Es fühlte sich anders an, nachts im Treppenhaus nach dem
Lichtschalter zu tasten. Es fühlte sich anders an, in den Spiegel zu
schauen. Es fühlte sich anders an, ein einfaches Käsebrot zu essen;
mit M. zu sprechen, mit sonst jemandem, und überhaupt.

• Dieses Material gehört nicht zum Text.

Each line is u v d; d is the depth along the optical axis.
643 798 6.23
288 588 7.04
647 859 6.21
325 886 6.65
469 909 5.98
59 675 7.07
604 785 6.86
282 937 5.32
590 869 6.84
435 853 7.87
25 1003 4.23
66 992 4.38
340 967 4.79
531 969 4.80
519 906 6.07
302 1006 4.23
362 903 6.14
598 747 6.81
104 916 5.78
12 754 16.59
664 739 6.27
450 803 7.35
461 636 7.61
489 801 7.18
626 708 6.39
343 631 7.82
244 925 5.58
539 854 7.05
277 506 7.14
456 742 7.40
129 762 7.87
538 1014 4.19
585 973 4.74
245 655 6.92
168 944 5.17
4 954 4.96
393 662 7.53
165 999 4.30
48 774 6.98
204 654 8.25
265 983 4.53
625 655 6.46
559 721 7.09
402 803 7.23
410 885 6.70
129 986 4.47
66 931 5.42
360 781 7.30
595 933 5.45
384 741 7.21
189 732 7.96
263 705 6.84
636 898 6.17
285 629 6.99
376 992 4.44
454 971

Und dann sieht man die Person, die in
den ureigenen Tagträumen schon verliebte Dinge gesagt und Kaffee ans
Bett bekommen hat, wieder. Einmal, da reagiert sie kaum, jedenfalls
nicht sichtbar, und man denkt sich, dass es nicht sein kann, und man
hofft weiterhin. Und dann erscheint sie nicht, wo man sie erhofft
hatte, und die Hoffnung kreischt, und der gesunde Menschenverstand
hält ihr den Mund zu. Und dann läuft sie ganz selbstverständlich
irgendwo durch die Stadt, und du weißt, sie hat dich gesehen. Aber
du weißt auch: Da war keine Wärme. Da war kein explosionsartiges
Etwas, das uns eine gemeinsame Zukunft verheißen würde; kein
Blitzen in ihren Augen, kein Feuerwerk in meinem Bauch. Kein
Garnichts.
Langsam, ganz langsam beginnt man dann,
sich wieder mit dem trüben Gedanken anzufreunden, das Leben
weiterhin so zu bestreiten, wie man es zuvor getan hat. Ohne die
schützende Wärme, ohne den erfüllenden Glücksgedanken, jemandem
besonders zu sein. Alles wehrt sich dagegen, die Illusion beiseite zu
schieben; den Moment zu streichen, mit dem alles begann. Aber da
war doch... Und es kribbelt leise, es kribbelt verhalten; das
Potential ist da, vielleicht gebe ich dieses Mal einfach nicht auf.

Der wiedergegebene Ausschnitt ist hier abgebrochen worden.